Mermelstein is the vice president of Auschwitz Study Foundation, his grandfather’s Holocaust education non-profit organization. Photo courtesy of Michael Mermelstein

Surrounded by his closest friends during his bachelor party in Lake Tahoe, California, Michael Mermelstein woke up to the news of the Charlottesville, Virginia, riots. He was both shocked and inspired. He got home and immediately applied to law school. 

“Seeing the return of the ideas that my grandfather sued against and has worked tirelessly against, seeing the return of that in such a dramatic way really personalized that it was time for me to be involved in a way, with my family’s history of law,” Mermelstein said. 

Mermelstein is a law student at the Dale E. Fowler School of Law, the president of the Jewish Law Student Association, a third-generation Holocaust survivor and has been dealing with anti-Semitism in Orange County since he was young. 

Mermelstein’s mother is a lawyer and his grandfather, Mel Mermelstein, is a Holocaust survivor who went to court to prove to deniers that the Holocaust happened. 

“He ended up winning the lawsuit in California, which made the Holocaust a legal fact in the court system,” Mermelstein said. “It was the first time that it was recognized in the judicial system.” 

Mermelstein is the president of the Chapman chapter of the American Constitution Society and vice president of Auschwitz Study Foundation, his grandfather’s Holocaust education non-profit organization.

Mermelstein grew up in Long Beach, California, and moved to Huntington Beach, where he attended Ethel Dwyer Middle School. At that time, Mermelstein did not attend synagogue and was not very attached to being Jewish. 

“When I got to Huntington Beach, having a Jewish last name was an issue.
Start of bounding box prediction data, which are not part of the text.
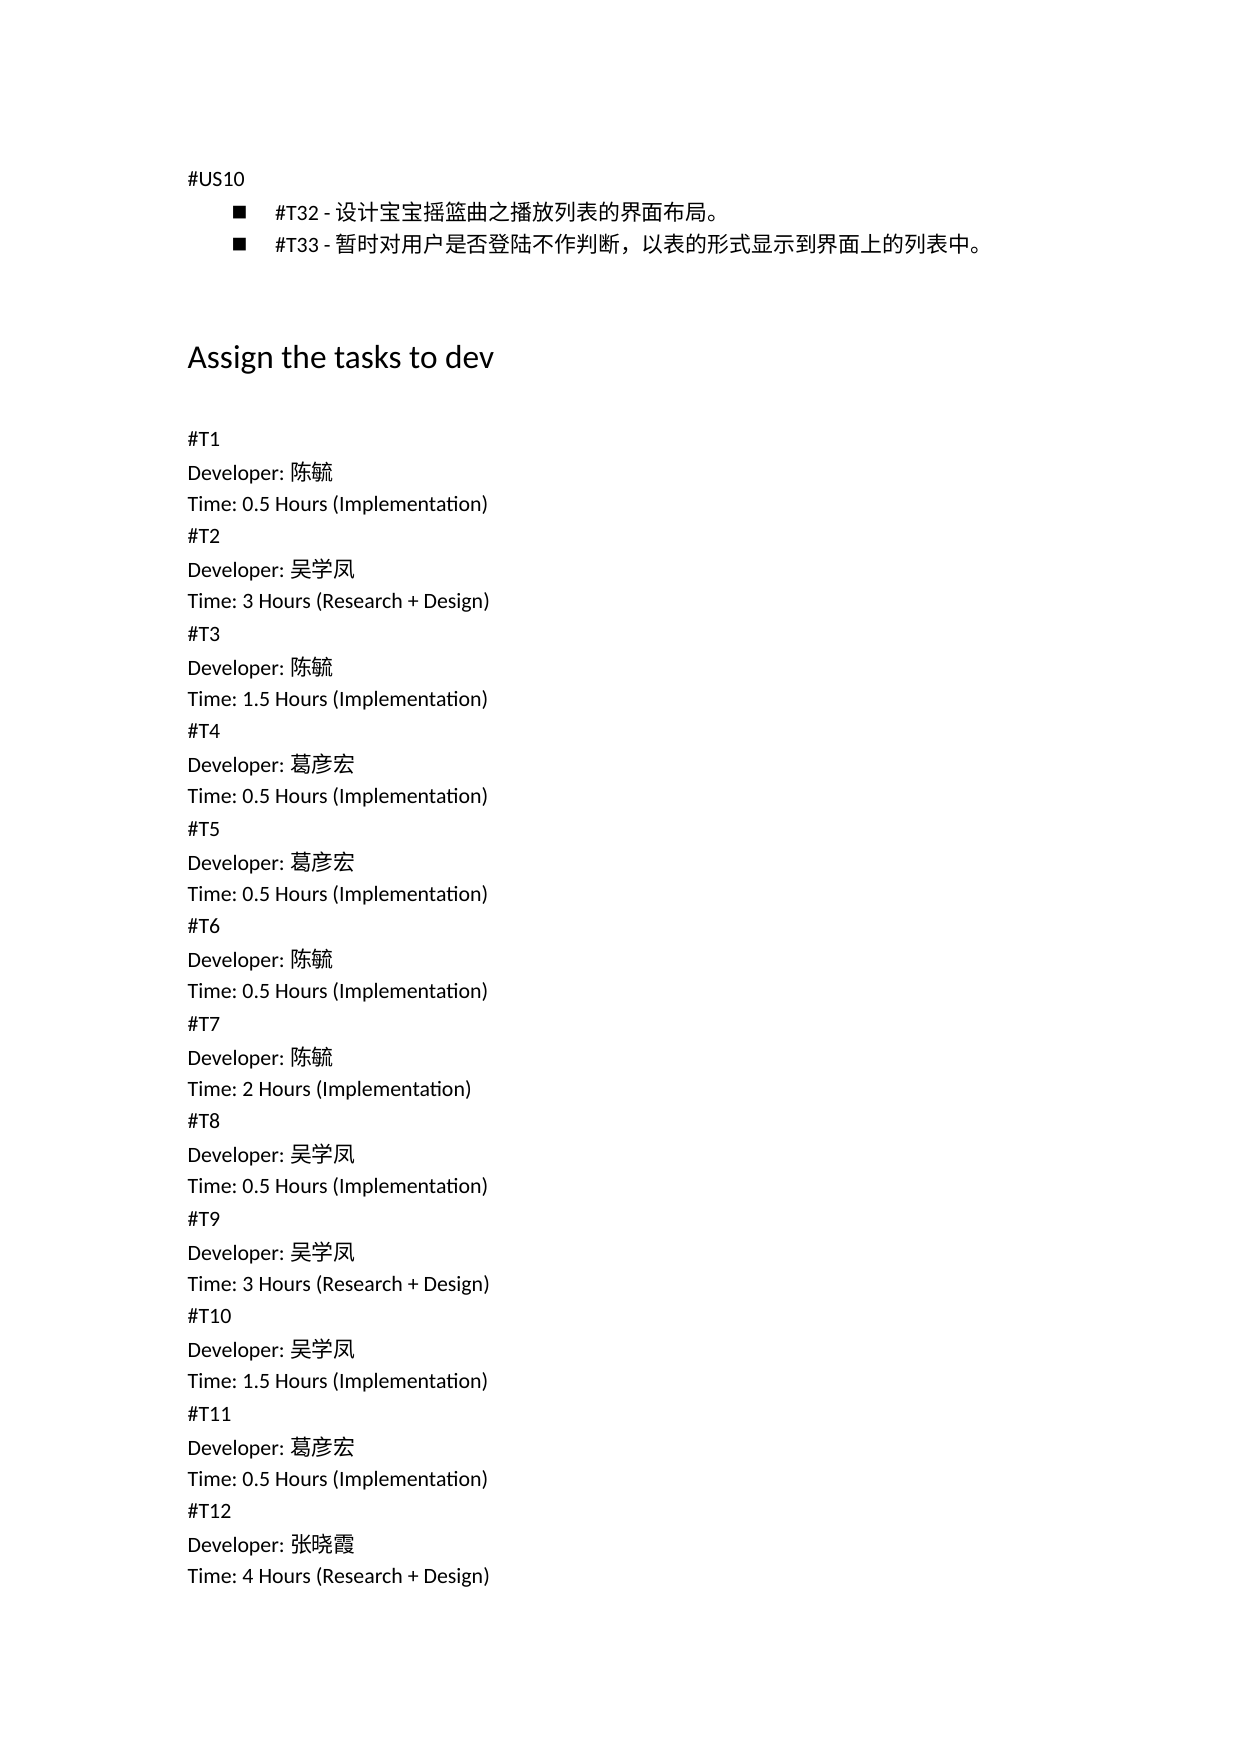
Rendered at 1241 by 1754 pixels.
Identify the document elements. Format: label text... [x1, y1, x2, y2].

text #T9 [187, 1202, 1053, 1234]
text #US10 [187, 162, 1053, 194]
text #T8 [187, 1104, 1053, 1137]
text #T3 [187, 617, 1053, 649]
text #T5 [187, 812, 1053, 844]
text #T11 [187, 1397, 1053, 1429]
text Developer: 葛彦宏 [187, 844, 1053, 877]
list #T33 - 暂时对用户是否登陆不作判断，以表的形式显示到界面上的列表中。 [231, 227, 1053, 259]
text Developer: 吴学凤 [187, 1137, 1053, 1169]
text Developer: 吴学凤 [187, 552, 1053, 584]
text Time: 3 Hours (Research + Design) [187, 584, 1053, 617]
text Time: 1.5 Hours (Implementation) [187, 682, 1053, 714]
text Developer: 陈毓 [187, 942, 1053, 974]
text Time: 0.5 Hours (Implementation) [187, 1462, 1053, 1494]
text Developer: 葛彦宏 [187, 1429, 1053, 1462]
text Time: 0.5 Hours (Implementation) [187, 974, 1053, 1007]
text Time: 0.5 Hours (Implementation) [187, 1169, 1053, 1202]
text #T12 [187, 1494, 1053, 1527]
text Developer: 葛彦宏 [187, 747, 1053, 779]
text Developer: 陈毓 [187, 1039, 1053, 1072]
text #T1 [187, 422, 1053, 454]
text Time: 0.5 Hours (Implementation) [187, 487, 1053, 519]
text Developer: 陈毓 [187, 649, 1053, 682]
text #T10 [187, 1299, 1053, 1332]
text #T6 [187, 909, 1053, 942]
text #T7 [187, 1007, 1053, 1039]
text #T2 [187, 519, 1053, 552]
text #T4 [187, 714, 1053, 747]
text Time: 3 Hours (Research + Design) [187, 1267, 1053, 1299]
text Assign the tasks to dev [187, 324, 1053, 389]
text Time: 0.5 Hours (Implementation) [187, 779, 1053, 812]
text Developer: 吴学凤 [187, 1332, 1053, 1364]
text Developer: 吴学凤 [187, 1234, 1053, 1267]
text Time: 1.5 Hours (Implementation) [187, 1364, 1053, 1397]
text Developer: 陈毓 [187, 454, 1053, 487]
list #T32 - 设计宝宝摇篮曲之播放列表的界面布局。 [231, 194, 1053, 227]
text Developer: 张晓霞 [187, 1527, 1053, 1559]
text Time: 2 Hours (Implementation) [187, 1072, 1053, 1104]
text Time: 0.5 Hours (Implementation) [187, 877, 1053, 909]
text Time: 4 Hours (Research + Design) [187, 1559, 1053, 1592]
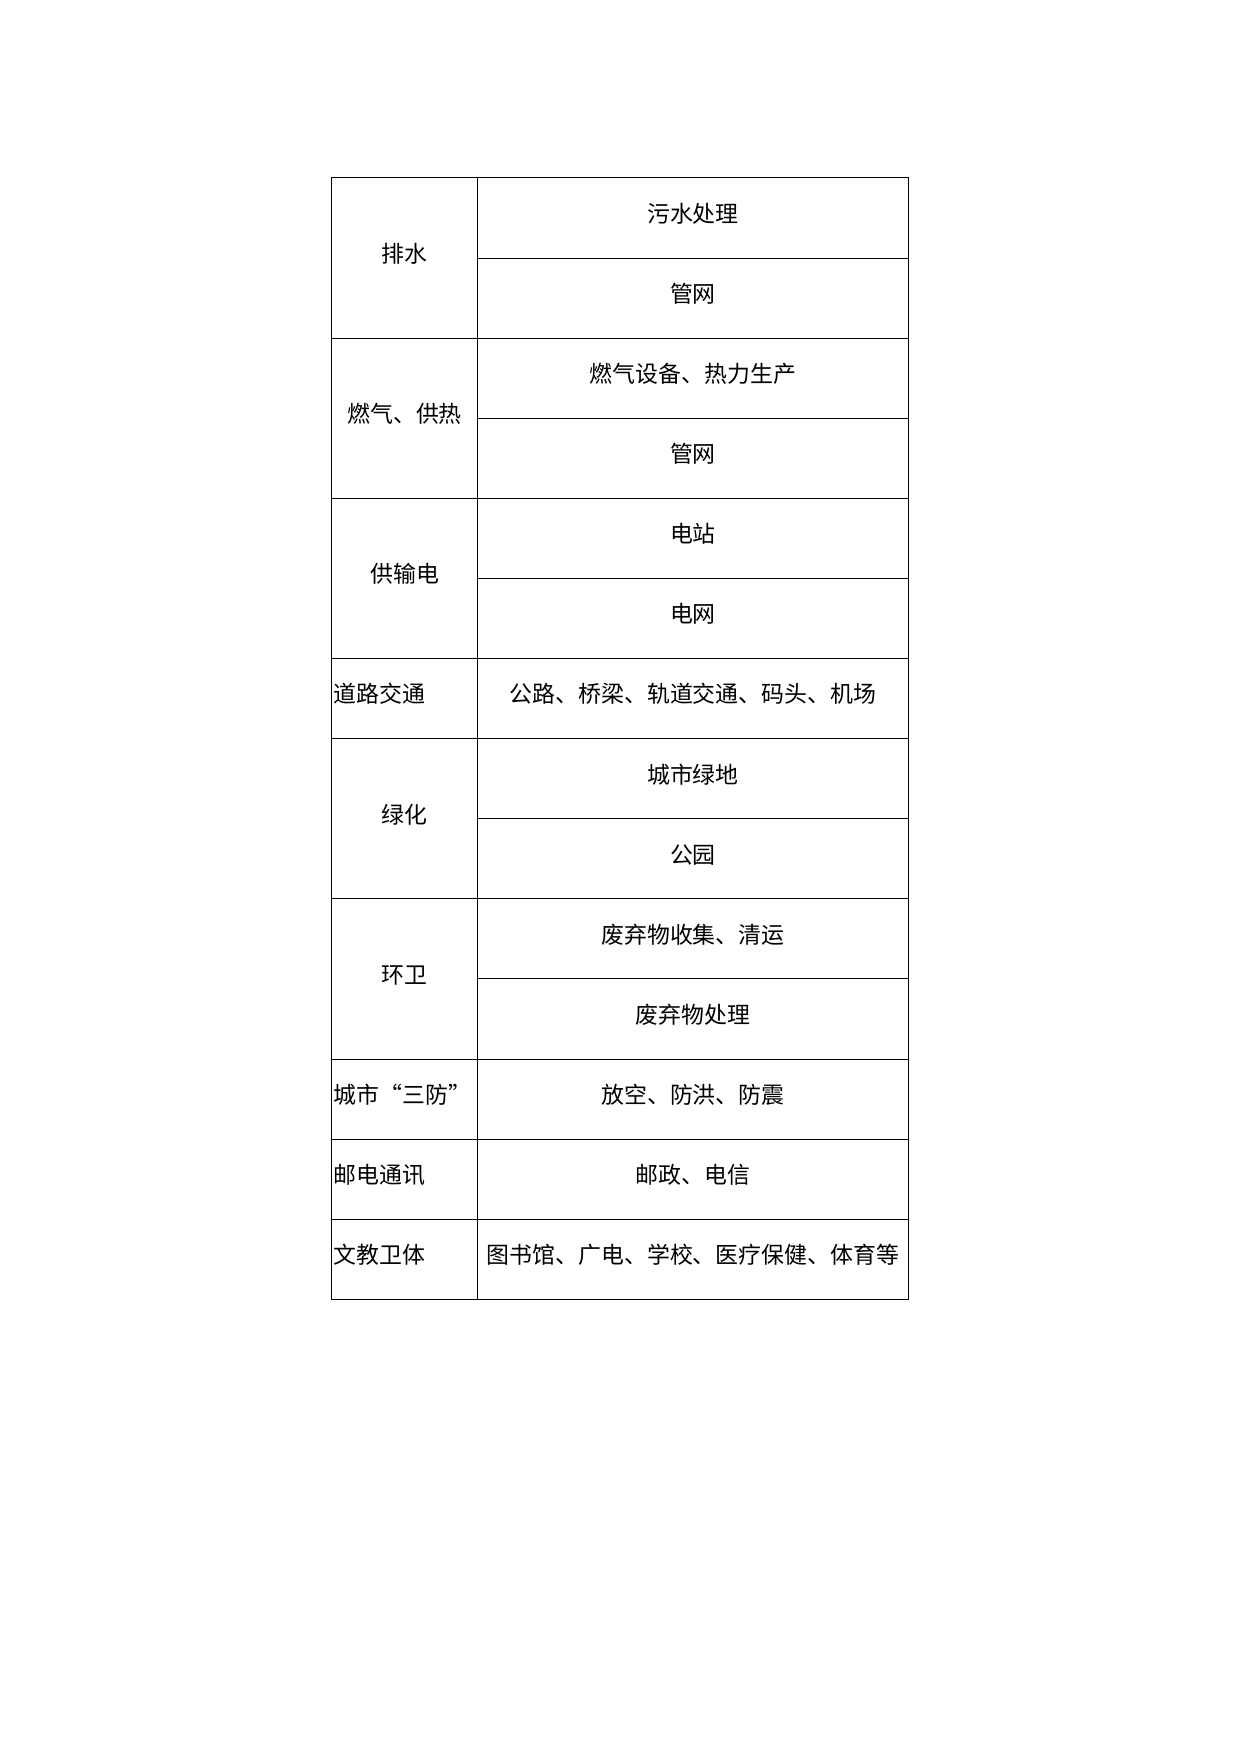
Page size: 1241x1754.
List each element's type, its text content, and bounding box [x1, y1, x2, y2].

table_cell 电网 [478, 579, 908, 658]
table_cell 图书馆、广电、学校、医疗保健、体育等 [478, 1220, 908, 1299]
table_cell 管网 [478, 419, 908, 498]
table_cell 道路交通 [332, 659, 477, 738]
table_cell 公园 [478, 819, 908, 898]
table_cell 管网 [478, 259, 908, 337]
table_cell 城市“三防” [332, 1060, 477, 1138]
table_cell 污水处理 [478, 178, 908, 257]
table_cell 废弃物处理 [478, 979, 908, 1058]
table_cell 邮电通讯 [332, 1140, 477, 1219]
table_cell 排水 [332, 178, 477, 337]
table_cell 放空、防洪、防震 [478, 1060, 908, 1138]
table_cell 公路、桥梁、轨道交通、码头、机场 [478, 659, 908, 738]
table_cell 文教卫体 [332, 1220, 477, 1299]
table_cell 城市绿地 [478, 739, 908, 818]
table_cell 绿化 [332, 739, 477, 898]
table_cell 供输电 [332, 499, 477, 658]
table_cell 电站 [478, 499, 908, 578]
table_cell 环卫 [332, 899, 477, 1058]
table_cell 燃气、供热 [332, 339, 477, 498]
table_cell 燃气设备、热力生产 [478, 339, 908, 418]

People made Holocaust related jokes and identified me as Jewish, based on my last name,” Mermelstein said. “At least on one occasion, I was beaten unconscious by a kid. The culture of anti-Semitism is something I have experienced very directly.”

With recent white supremacist activity at Chapman, Mermelstein does not 100 percent agree with the way in which administration has addressed it, but he appreciates the school’s efforts to make the school safe and inclusive. 

“Extraordinary times call for bold steps,” Mermelstein said. “I am heartened that even though the administration has limitations to what they can do in tricky situations like this, they have empowered student groups at the law school to speak out and put on events around issues of white nationalist violence and the benefits of a diverse and thriving community.”

When he saw the white nationalist posters on campus, Mermelstein was not surprised due to Orange County’s history of white supremacist activity and current anti-Semitic climate in the U.S. 

“Our county and our country are really in a particular crisis. It’s not just Chapman, there is a video of the Pacifica High School students celebrating these awful traditions. Last year, there was the Newport Harbor High School party and in the last year there have been two synagogue shootings,” Mermelstein said. “My synagogue has a police officer there on Friday nights making sure I don’t get murdered. That’s a regular factor in religious life right now.”